Chancellor Rachel Reeves is set to announce she will pause a range of infrastructure projects including the Whipps Cross rebuild in order to plug a £20billion ‘black hole’, reports Marco Marcelline
Plans to rebuild Whipps Cross Hospital have been thrown into jeopardy after the Chancellor of the Exchequer Rachel Reeves revealed a £20billion “black hole” in government finances.
According to reports, in a speech to parliament this afternoon (3.30pm), she is expected to pause former Prime Minister Boris Johnson’s plan to build 40 hospitals (including the new Whipps Cross) alongside a number of other infrastructure projects.
The news comes shortly after the health secretary, Wes Streeting, said it was “painfully clear” that the £20bn Conservative launched “hospitals programme” would not be completed by 2030.
Announcing a review into the hospitals programme, he told parliament last week: “I want to see the new hospital programme completed but I am not prepared to offer people false hope about how soon they will benefit from the facilities they deserve.”
Prior to the July 4th election, Labour committed to rebuilding Whipps Cross as well as five other London hospitals.
# # # # #
* _Required tasks_:
1. In the article on the Whipps Cross rebuild, how many other London hospitals did Labour commit to rebuilding before the July 4th election?
2. Go on with the article about the threatened Whipps Cross rebuild, starting after its final sentence.
# # # # #
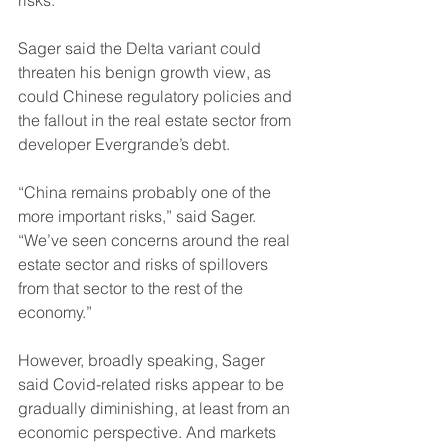
risks.
Sager said the Delta variant could 
threaten his benign growth view, as 
could Chinese regulatory policies and 
the fallout in the real estate sector from 
developer Evergrande’s debt. 
“China remains probably one of the 
more important risks,” said Sager. 
“We’ve seen concerns around the real 
estate sector and risks of spillovers 
from that sector to the rest of the 
economy.”
However, broadly speaking, Sager 
said Covid-related risks appear to be 
gradually diminishing, at least from an 
economic perspective. And markets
# # # # #
* _Answers for each item_:
1. Five

2.
At the time, Streeting said: “Rishi Sunak failed to keep his promises to cut waiting lists or build a single new hospital. Given another five years in charge, he’ll fail again and waiting lists will hit 10 million.”
The troubled rebuild project was hit by a further setback back in May when Barts Health NHS Trust, which manages Whipps Cross, said its 2030 construction deadline was “highly unlikely” to be met.
A representative from the trust said in a report, published on 1st May: “It is too soon to predict, with precision, a set of updated milestone assumptions for the Whipps Cross programme.
“However, further delays now mean that our previous assumptions, of beginning construction on the new hospital in 2025 and completing it before the end of the decade, are now highly unlikely.”
Activists have been campaigning for a rebuild that adequately meets the needs of local residents for years. Speaking to the Local Democracy Reporting Service (LDRS) in May, Mary Burnett, a spokesperson for the Action 4 Whipps campaign group, said the delay was due to poor levels of funding.
She said: “The latest delay is a direct result of the failure to properly fund Boris Johnson’s so-called ‘40 new hospitals’.
“The risks are high that, when finally built, Whipps Cross won’t have enough beds or a rebuilt Margaret Centre [end-of-life unit].
“Last year, the National Audit Office and the Public Accounts Committee – independent, highly respected scrutiny bodies – exposed the funding fiasco, and raised concerns that the hospital will be too small for what we all need.”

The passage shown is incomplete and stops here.